[begin THE DATA]

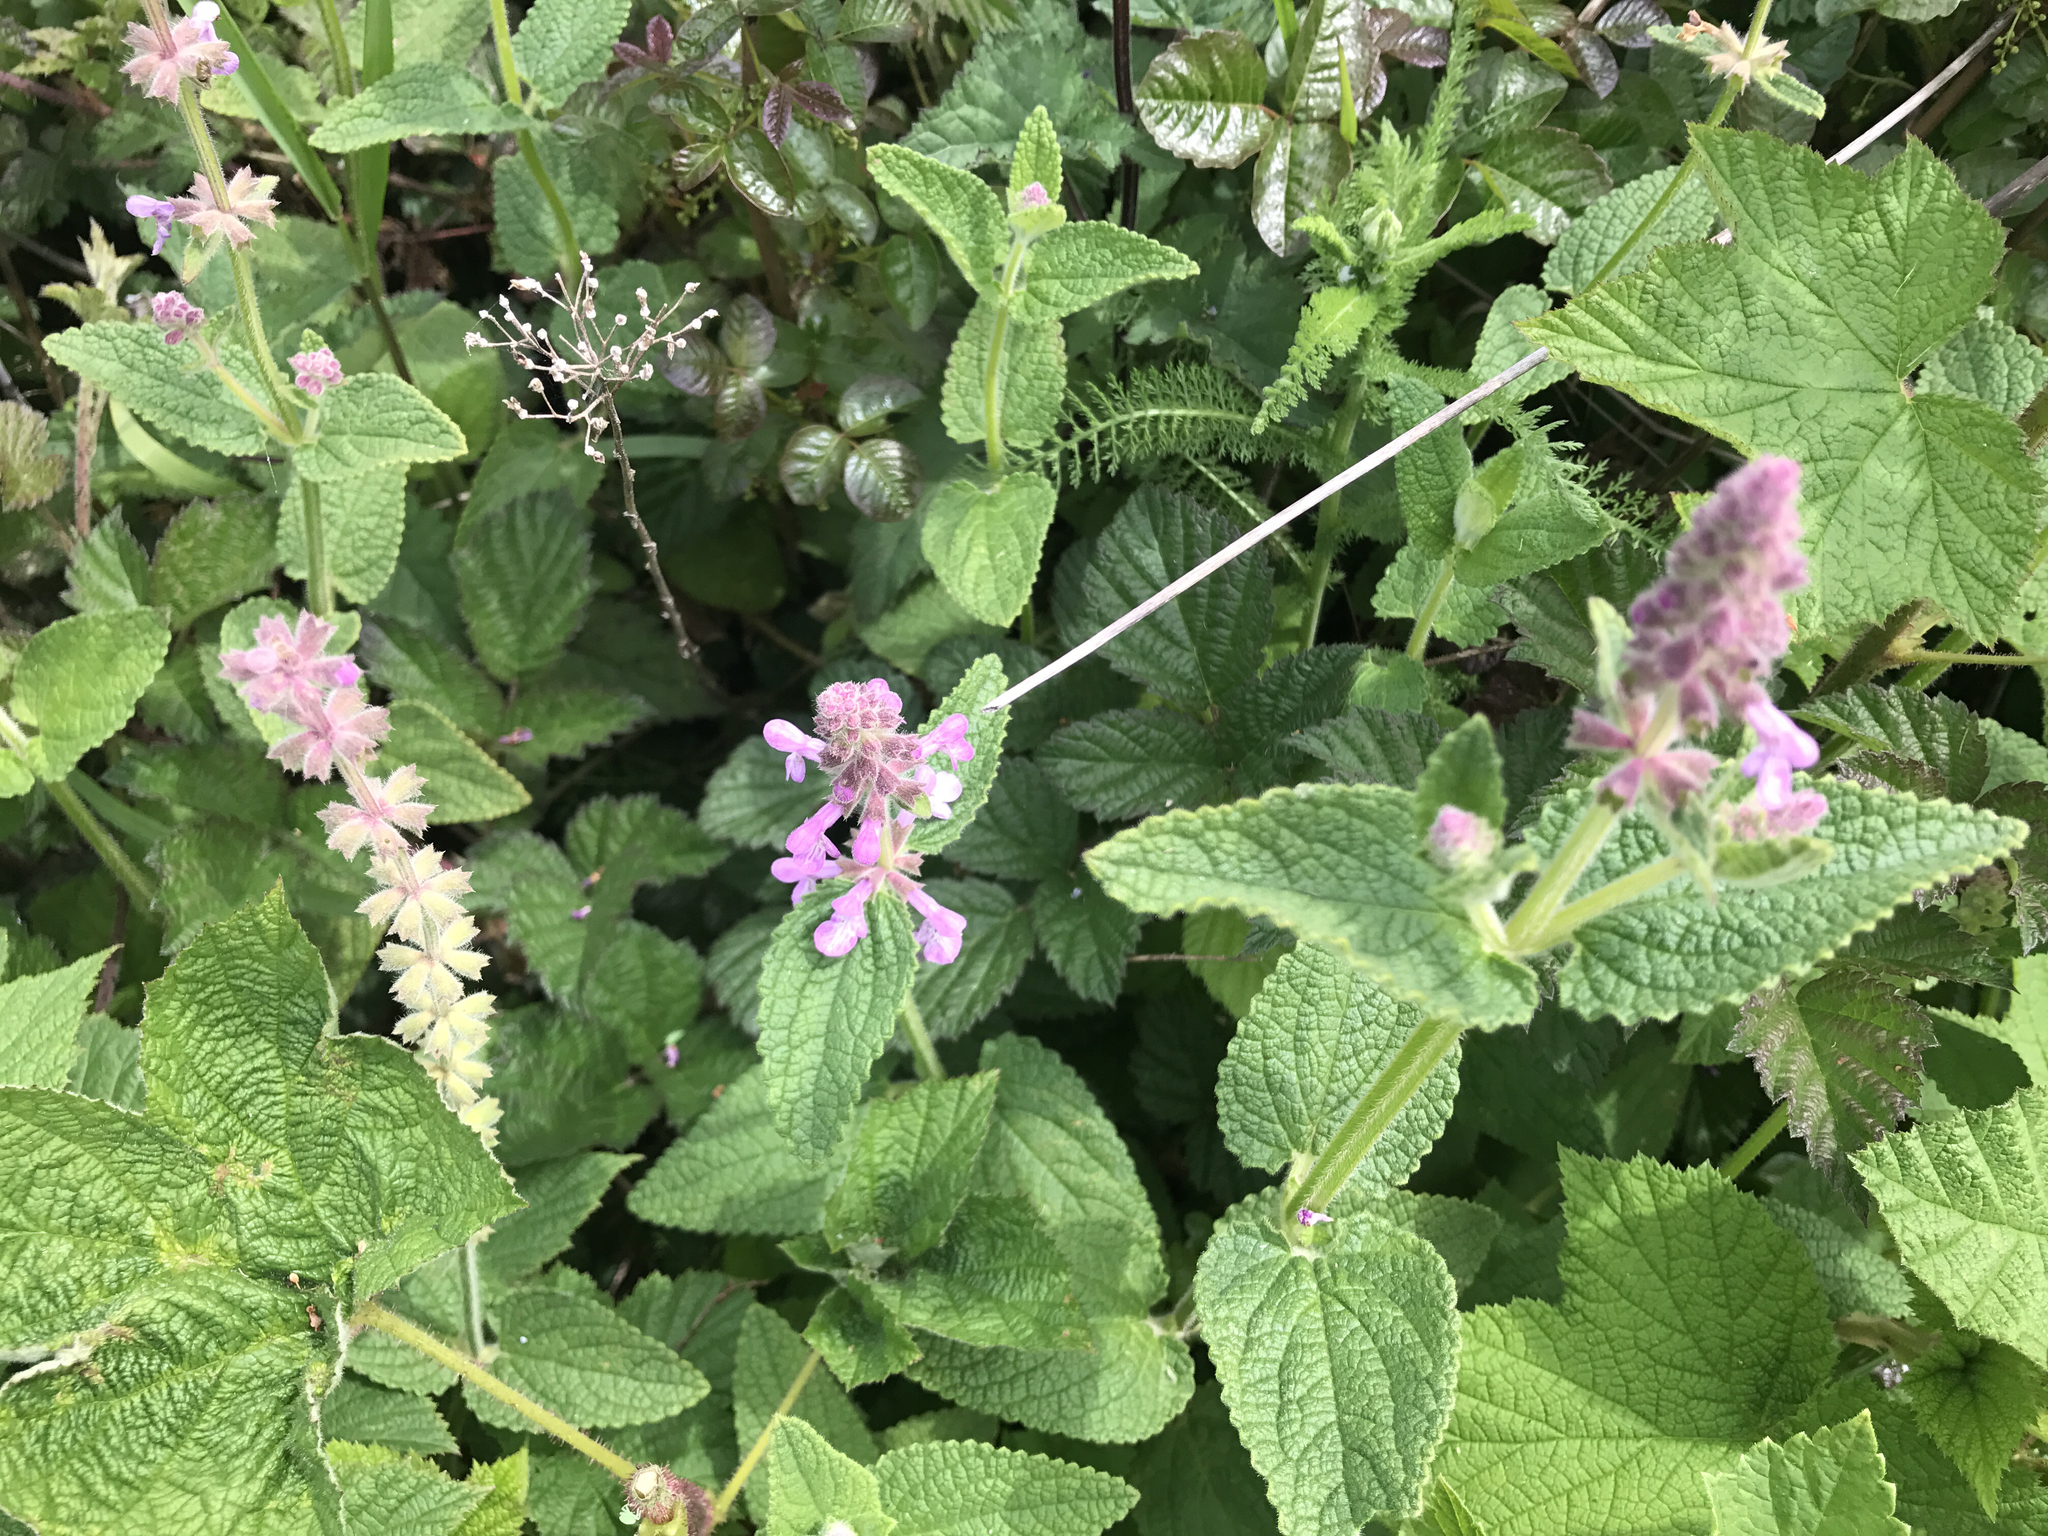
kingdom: Plantae
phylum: Tracheophyta
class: Magnoliopsida
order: Lamiales
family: Lamiaceae
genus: Stachys
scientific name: Stachys rigida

[end THE DATA]

TASK OBJECTIVE – Write out the lines of the records again, replacing "scientific name" with "species" and keeping everything else the same. Leave out the pictures.

FINAL RESULT –
kingdom: Plantae
phylum: Tracheophyta
class: Magnoliopsida
order: Lamiales
family: Lamiaceae
genus: Stachys
species: Stachys rigida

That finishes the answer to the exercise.